'''

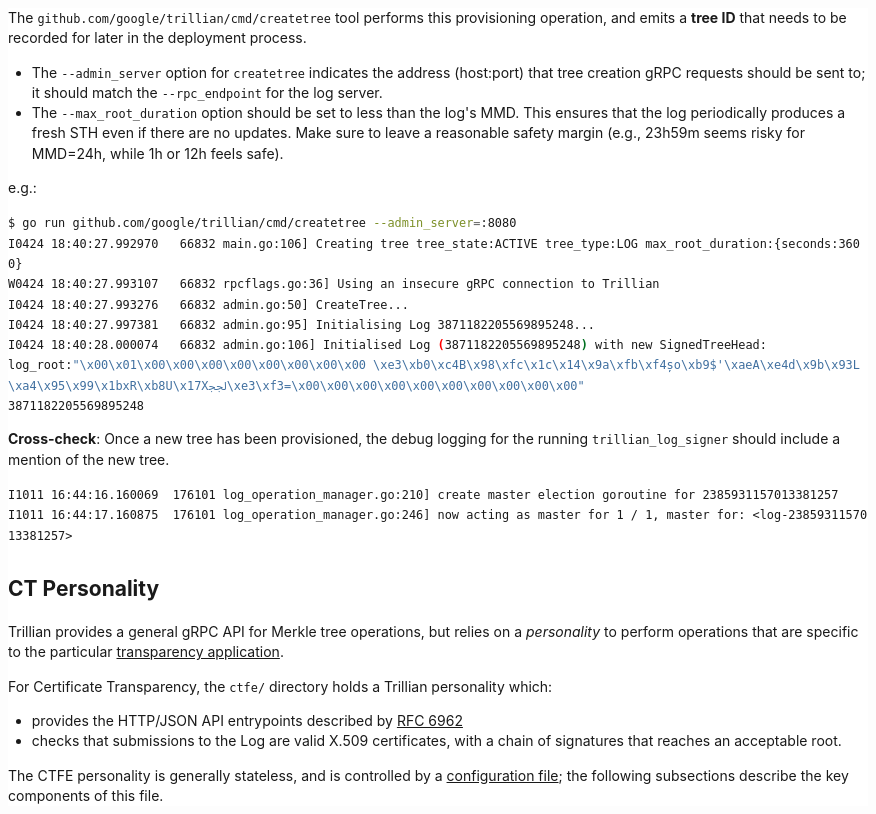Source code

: The `github.com/google/trillian/cmd/createtree` tool performs this provisioning
operation, and emits a **tree ID** that needs to be recorded for later in the
deployment process.

 - The `--admin_server` option for `createtree` indicates the address
   (host:port) that tree creation gRPC requests should be sent to; it should
   match the `--rpc_endpoint` for the log server.
 - The `--max_root_duration` option should be set to less than the log's MMD.
   This ensures that the log periodically produces a fresh STH even if there are
   no updates. Make sure to leave a reasonable safety margin (e.g., 23h59m seems
   risky for MMD=24h, while 1h or 12h feels safe).

e.g.:
```bash
$ go run github.com/google/trillian/cmd/createtree --admin_server=:8080
I0424 18:40:27.992970   66832 main.go:106] Creating tree tree_state:ACTIVE tree_type:LOG max_root_duration:{seconds:3600}
W0424 18:40:27.993107   66832 rpcflags.go:36] Using an insecure gRPC connection to Trillian
I0424 18:40:27.993276   66832 admin.go:50] CreateTree...
I0424 18:40:27.997381   66832 admin.go:95] Initialising Log 3871182205569895248...
I0424 18:40:28.000074   66832 admin.go:106] Initialised Log (3871182205569895248) with new SignedTreeHead:
log_root:"\x00\x01\x00\x00\x00\x00\x00\x00\x00\x00 \xe3\xb0\xc4B\x98\xfc\x1c\x14\x9a\xfb\xf4șo\xb9$'\xaeA\xe4d\x9b\x93L\xa4\x95\x99\x1bxR\xb8U\x17Xﶃ\xe3\xf3=\x00\x00\x00\x00\x00\x00\x00\x00\x00\x00"
3871182205569895248
```

**Cross-check**: Once a new tree has been provisioned, the debug logging for the running
`trillian_log_signer` should include a mention of the new tree.
```
I1011 16:44:16.160069  176101 log_operation_manager.go:210] create master election goroutine for 2385931157013381257
I1011 16:44:17.160875  176101 log_operation_manager.go:246] now acting as master for 1 / 1, master for: <log-2385931157013381257>
```


## CT Personality

Trillian provides a general gRPC API for Merkle tree operations, but relies on a
*personality* to perform operations that are specific to the particular
[transparency application](https://github.com/google/trillian/blob/master/docs/TransparentLogging.md).

For Certificate Transparency, the `ctfe/` directory holds a Trillian personality
which:
 - provides the HTTP/JSON API entrypoints described by [RFC 6962](https://tools.ietf.org/html/rfc6962)
 - checks that submissions to the Log are valid X.509 certificates, with a
   chain of signatures that reaches an acceptable root.

The CTFE personality is generally stateless, and is controlled by a
[configuration file](#ctfe-configuration); the following subsections describe
the key components of this file.
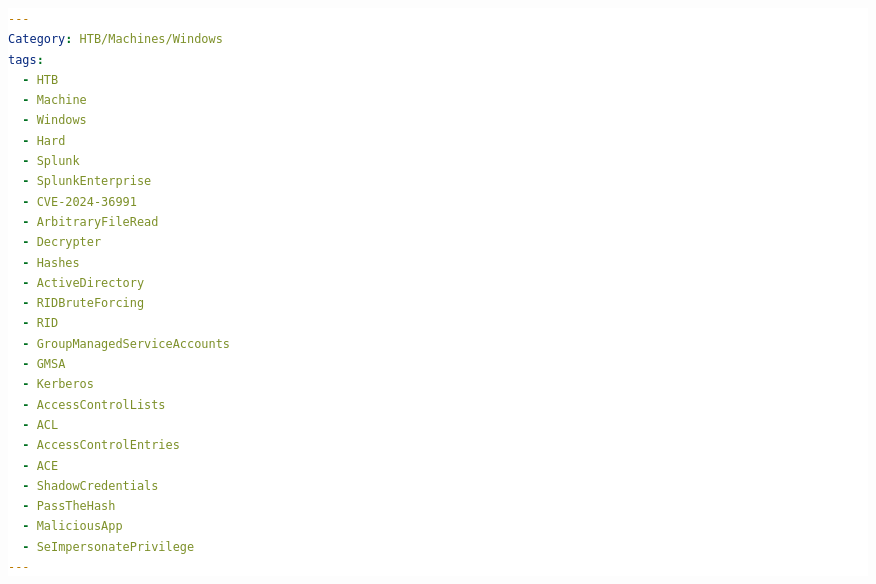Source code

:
 ```yaml
---
Category: HTB/Machines/Windows
tags:
  - HTB
  - Machine
  - Windows
  - Hard
  - Splunk
  - SplunkEnterprise
  - CVE-2024-36991
  - ArbitraryFileRead
  - Decrypter
  - Hashes
  - ActiveDirectory
  - RIDBruteForcing
  - RID
  - GroupManagedServiceAccounts
  - GMSA
  - Kerberos
  - AccessControlLists
  - ACL
  - AccessControlEntries
  - ACE
  - ShadowCredentials
  - PassTheHash
  - MaliciousApp
  - SeImpersonatePrivilege
---
```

'''

PROBLEM TO WORK ON ▸
Count the lines above that include the word "gRPC". Reply with that number alone.

RESULT BELOW ▸
3